Saved data entries:

* * * *

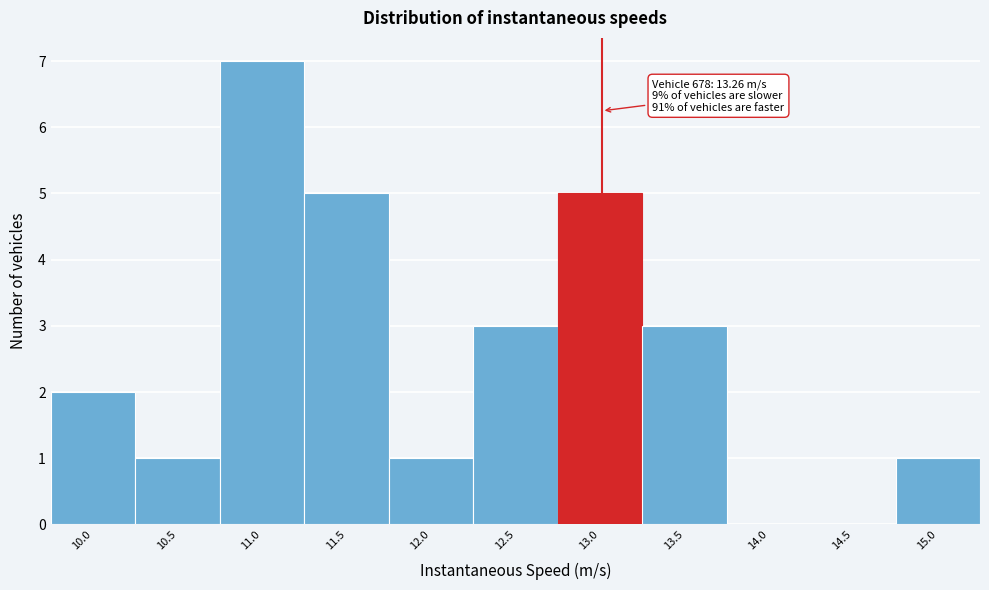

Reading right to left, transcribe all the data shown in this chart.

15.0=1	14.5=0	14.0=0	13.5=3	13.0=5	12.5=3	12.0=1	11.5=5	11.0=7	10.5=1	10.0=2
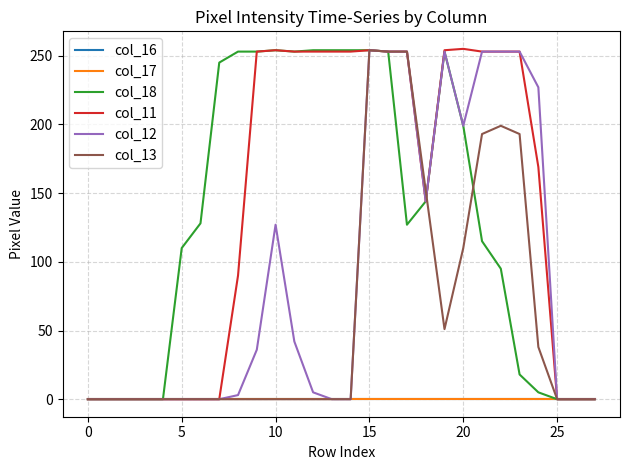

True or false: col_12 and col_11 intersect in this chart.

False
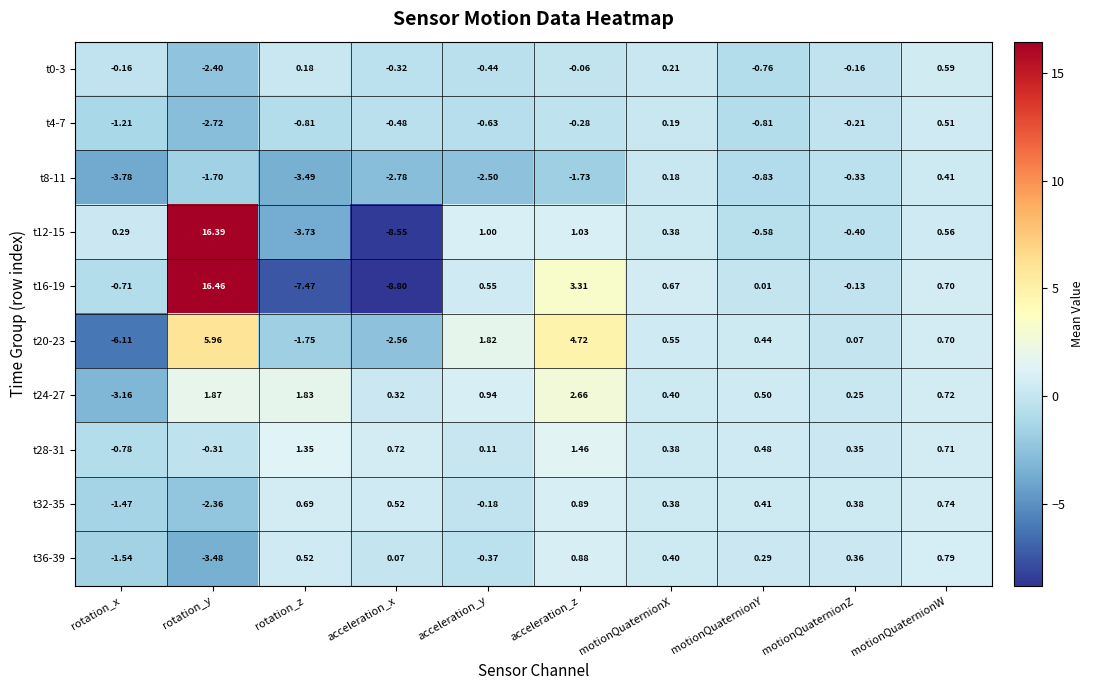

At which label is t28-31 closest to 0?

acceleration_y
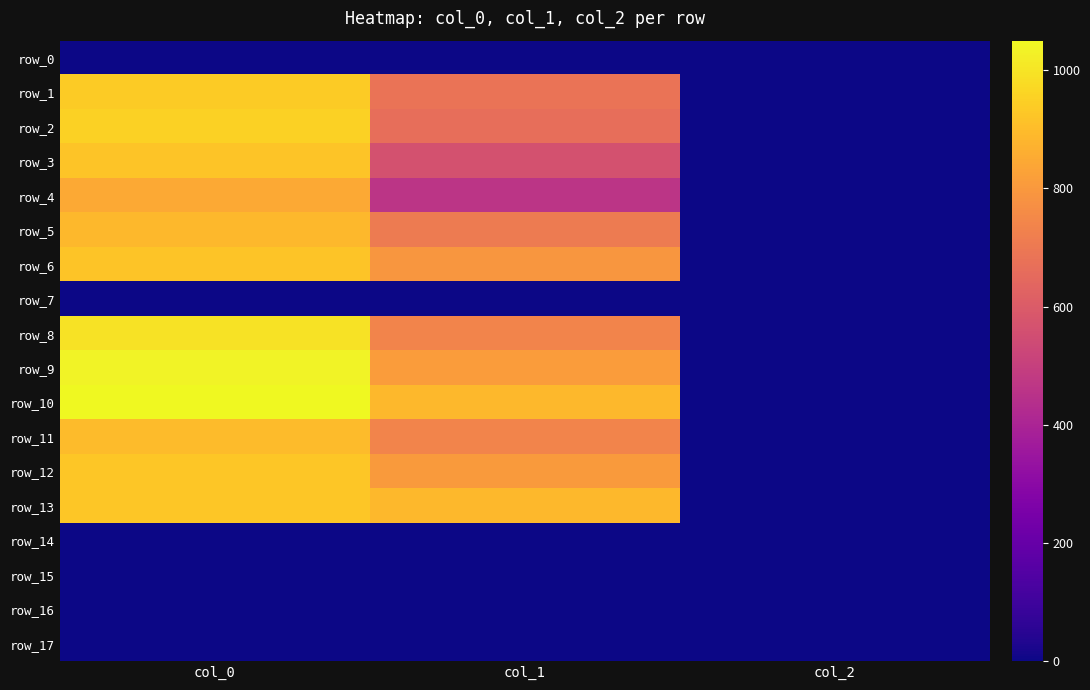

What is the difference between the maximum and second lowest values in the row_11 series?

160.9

* * * *

[ACTIVITY]
Please retype all of the entries above word for word, leaving the pictures out.

[RESPONSE TO THIS EXERCISE]
Reading right to left, transcribe all the data shown in this chart.

15.0=1	14.5=0	14.0=0	13.5=3	13.0=5	12.5=3	12.0=1	11.5=5	11.0=7	10.5=1	10.0=2

True or false: col_12 and col_11 intersect in this chart.

False

At which label is t28-31 closest to 0?

acceleration_y

What is the difference between the maximum and second lowest values in the row_11 series?

160.9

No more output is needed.